Dengan disaksikan empat orang pangeran itu, Han Lin dibawa keluar istana dan di alun-alun depan istana, hukuman cambuk dilaksanakan oleh seorang pengawal bertubuh tinggi besar yang menjadi algojonya. Hukuman itu dilaksanakan di bawah pohon besar yang tumbuh di alun alun itu. Han Lin dibelenggu kedua tangannya ke belakang tubuhnya dan dia di suruh berlutut. Bajunya ditanggalkan. Sebuah lampu gantung besar di pohon menerangi dan tampak algojo yang tinggi besar dengan kedua lengan berotot kekar itu sudah siap dengan sebatang cambuk terbuat dari pada rotan. Lima orang pangeran, Cheng Hwa, Cheng Ki, Cheng Tek, Cheng Lin dan Cheng Bhok sudah duduk di atas kursi, tidak jauh dari situ.

Dua losin perajurit berdiri melakukan penjagaan.

"Laksanakan hukuman sekarang juga" teriak Pangeran Cheng Lin. Mendengar ini, Pangeran Cheng Hwa mengerutkan alisnya. Lancang benar, pikirnya. Dia berada di situ dan sepatutnya dialah yang mengeluarkan perintah, bukan Pangeran Cheng Lin. Akan tetapi karena perintah sudah dikeluarkan, dia diam saja. Biarpun demikian, mendengar perintah yang keluar dari mulut Ki Seng itu, Algojo itu menoleh dan memandang kepada Pangeran Mahkota Cheng Hwa dengan pandang mata menanti perintah. Algojo itu tahu benar bahwa di antara semua pangeran yang hadir di situ, Pangeran Cheng Hwa yang memiliki kekuasaan tertinggi. Melihat ini, Pangeran Cheng Hwa mengangguk. Diapun ingin melihat pelaksanaan hukuman cambuk itu cepat diselesaikan agar Han Lin dapat segera bebas.

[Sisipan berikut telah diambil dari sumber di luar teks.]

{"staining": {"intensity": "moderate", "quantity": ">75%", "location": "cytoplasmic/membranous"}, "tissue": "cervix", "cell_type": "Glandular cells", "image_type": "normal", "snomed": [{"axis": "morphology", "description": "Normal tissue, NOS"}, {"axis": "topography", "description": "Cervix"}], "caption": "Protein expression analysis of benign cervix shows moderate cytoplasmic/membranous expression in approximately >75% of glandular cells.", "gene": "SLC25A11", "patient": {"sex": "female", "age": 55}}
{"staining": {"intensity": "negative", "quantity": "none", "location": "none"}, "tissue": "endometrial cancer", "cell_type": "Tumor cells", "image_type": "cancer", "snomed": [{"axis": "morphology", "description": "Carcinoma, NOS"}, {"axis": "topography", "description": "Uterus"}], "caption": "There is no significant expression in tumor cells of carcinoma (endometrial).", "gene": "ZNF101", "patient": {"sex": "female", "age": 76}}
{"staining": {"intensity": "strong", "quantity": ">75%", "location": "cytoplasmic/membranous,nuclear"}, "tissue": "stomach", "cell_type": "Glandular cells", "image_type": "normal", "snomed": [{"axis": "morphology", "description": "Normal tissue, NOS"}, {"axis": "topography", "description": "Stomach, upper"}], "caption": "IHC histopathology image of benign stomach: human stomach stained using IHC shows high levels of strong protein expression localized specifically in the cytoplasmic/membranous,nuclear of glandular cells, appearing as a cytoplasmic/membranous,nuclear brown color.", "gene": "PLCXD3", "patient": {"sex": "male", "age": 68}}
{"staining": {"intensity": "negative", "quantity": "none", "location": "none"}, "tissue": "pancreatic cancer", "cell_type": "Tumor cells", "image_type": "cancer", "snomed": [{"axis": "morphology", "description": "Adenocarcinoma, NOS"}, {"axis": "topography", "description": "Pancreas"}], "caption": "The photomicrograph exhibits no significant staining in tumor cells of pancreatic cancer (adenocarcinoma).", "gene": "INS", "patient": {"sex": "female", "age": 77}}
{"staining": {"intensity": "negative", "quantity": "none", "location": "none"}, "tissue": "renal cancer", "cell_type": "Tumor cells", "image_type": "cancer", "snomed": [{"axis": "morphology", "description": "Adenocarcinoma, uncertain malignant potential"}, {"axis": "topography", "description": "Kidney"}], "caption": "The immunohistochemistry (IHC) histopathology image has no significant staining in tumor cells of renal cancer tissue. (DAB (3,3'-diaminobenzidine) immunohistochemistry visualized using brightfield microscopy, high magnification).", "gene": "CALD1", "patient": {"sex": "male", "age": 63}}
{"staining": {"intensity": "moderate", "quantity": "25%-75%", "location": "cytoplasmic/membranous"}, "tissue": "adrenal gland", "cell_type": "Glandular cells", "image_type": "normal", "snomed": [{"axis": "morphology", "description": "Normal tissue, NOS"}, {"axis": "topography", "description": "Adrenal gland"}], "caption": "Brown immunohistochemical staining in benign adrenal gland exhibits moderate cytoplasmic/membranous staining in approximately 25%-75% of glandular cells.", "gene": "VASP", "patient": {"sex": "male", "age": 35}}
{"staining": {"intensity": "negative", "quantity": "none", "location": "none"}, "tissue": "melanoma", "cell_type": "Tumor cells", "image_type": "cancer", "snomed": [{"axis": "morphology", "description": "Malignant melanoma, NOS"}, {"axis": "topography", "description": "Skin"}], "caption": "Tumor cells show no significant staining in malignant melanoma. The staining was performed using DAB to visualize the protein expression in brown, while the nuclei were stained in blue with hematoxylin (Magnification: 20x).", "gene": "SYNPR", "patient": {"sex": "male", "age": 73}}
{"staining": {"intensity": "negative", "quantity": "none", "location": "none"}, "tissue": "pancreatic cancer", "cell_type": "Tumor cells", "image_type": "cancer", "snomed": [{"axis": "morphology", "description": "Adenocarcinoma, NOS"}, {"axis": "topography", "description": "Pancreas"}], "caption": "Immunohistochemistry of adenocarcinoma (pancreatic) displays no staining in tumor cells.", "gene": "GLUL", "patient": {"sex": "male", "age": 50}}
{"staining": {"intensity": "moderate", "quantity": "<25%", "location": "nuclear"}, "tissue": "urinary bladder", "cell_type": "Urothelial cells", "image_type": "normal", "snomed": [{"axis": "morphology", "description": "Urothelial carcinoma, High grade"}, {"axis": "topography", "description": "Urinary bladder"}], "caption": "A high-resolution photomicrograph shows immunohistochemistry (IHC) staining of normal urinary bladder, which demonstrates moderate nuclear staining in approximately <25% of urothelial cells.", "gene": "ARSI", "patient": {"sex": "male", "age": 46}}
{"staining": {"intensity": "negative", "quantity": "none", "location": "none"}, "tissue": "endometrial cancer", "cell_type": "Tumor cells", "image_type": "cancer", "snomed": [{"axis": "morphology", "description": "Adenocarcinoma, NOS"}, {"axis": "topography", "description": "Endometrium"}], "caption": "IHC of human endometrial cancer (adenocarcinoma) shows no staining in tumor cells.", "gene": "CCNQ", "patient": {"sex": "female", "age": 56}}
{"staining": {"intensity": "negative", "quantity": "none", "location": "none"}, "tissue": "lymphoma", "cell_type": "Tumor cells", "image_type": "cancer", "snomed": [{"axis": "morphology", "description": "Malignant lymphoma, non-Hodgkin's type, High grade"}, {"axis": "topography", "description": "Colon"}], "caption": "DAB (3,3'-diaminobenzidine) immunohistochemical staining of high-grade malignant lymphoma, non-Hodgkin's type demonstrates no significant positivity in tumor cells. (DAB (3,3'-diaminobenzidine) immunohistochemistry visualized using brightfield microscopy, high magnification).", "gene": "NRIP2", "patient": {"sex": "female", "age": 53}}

Algojo segera melaksanakan tugasnya setelah melihat anggukan Pangeran Cheng Hwa. Dia mengangkat cambuknya ke atas dan mengayun cambuk menimpa punggung Han Lin yang telanjang.

"Tarr..... tarrr.... tarrr !!" Cambuk melecut-lecut ke atas

kulit punggung Han Lin. Algojo menghitung sebelum Cambuknya melecut. Kalau bukan punggung Han Lin yang tertimpa lecutan cambuk rotan seperti itu yang digerakkan oleh tenaga yang kuat, tentu kulit punggungnya akan pecah- pecah. Akan tetapi Han Lin melindungi tubuhnya dengan ilmu kebal Tiat-pouw-san (Baju Besi) sehingga cambuk itu seolah melecut papan yang amat kuat dan tidak mendatangkan luka apapun kecuali sedikit memar dan bilur-bilur!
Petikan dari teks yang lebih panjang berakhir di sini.